Tal vez, la dicha sea una costumbre
resignada a si misma, que conoce
de un solo golpe todo lo que has sido,
igual que un plano a escala,
reduciendo tus pasos
a ciudades que anotan su nombre despoblado.
 
Quizá, lo más cercano
al entusiasmo por vivir sea este modo
de recaudar la juventud dispersa,
y apaciguarla con su propia imagen:
un tiempo y un lugar
donde sucede un recuerdo constante.
 
O espero sólo conformarme
con impresiones tenues.

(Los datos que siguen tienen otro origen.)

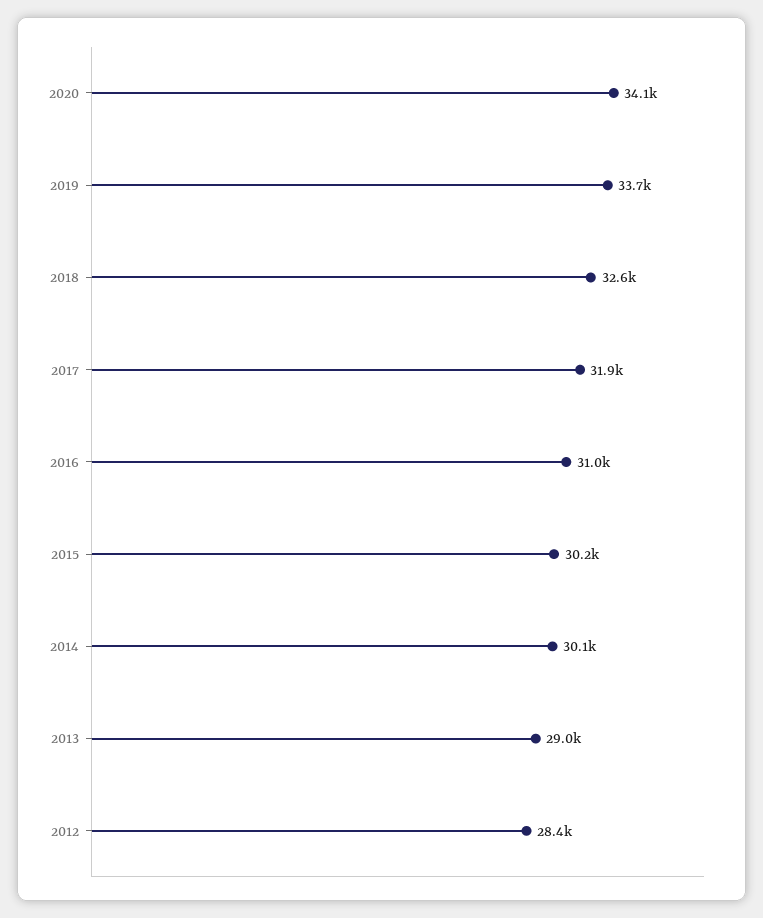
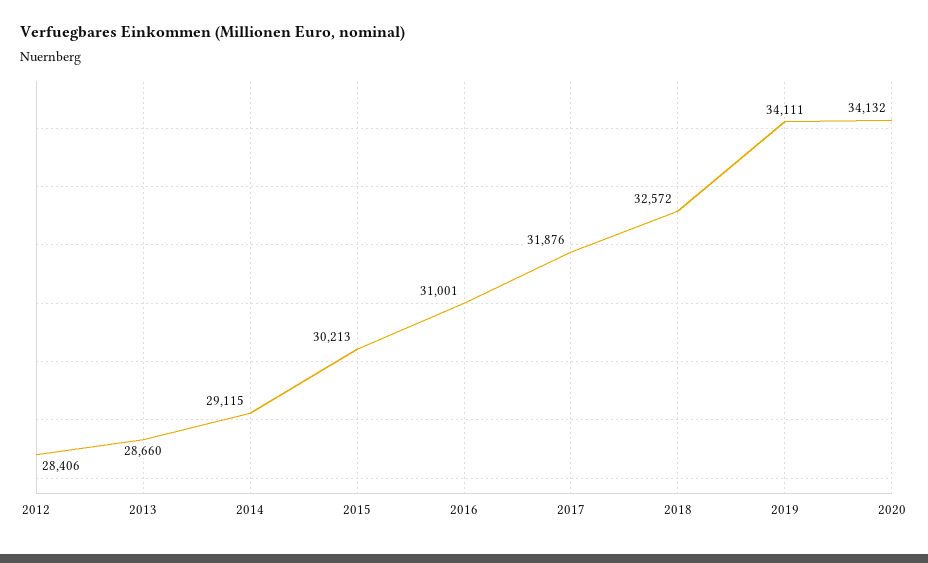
  {
    "2020": 34132,
-   "2019": 33700,
+   "2019": 34111,
    "2018": 32572,
    "2017": 31876,
    "2016": 31001,
    "2015": 30213,
-   "2014": 30100,
+   "2014": 29115,
-   "2013": 29000,
+   "2013": 28660,
    "2012": 28406
  }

Por ejemplo,
la falta de rencor, la ausencia
del mal sabor del tiempo al estancarse
en una edad cegada.
Algo
que suele confundirse con desidia,
con cansancio o con una forma extraña
de desesperación.
 
Pero que es, en el fondo, darse el tiempo
y el espacio precisos de una vida.
Ni siquiera
exactamente la felicidad,
sino algo menos turbio y más probable.
 
Lo que transcurre ahora, cuando el cielo
ha entornado las nubes y oscurece
los reductos diezmados de la tarde.
La honestidad, la paz consigo mismo
que tiene el día al replegarse a tientas,
sabiendo que ha dejado cada cosa en su sitio
y ha devuelto la parte de vida que le sobra.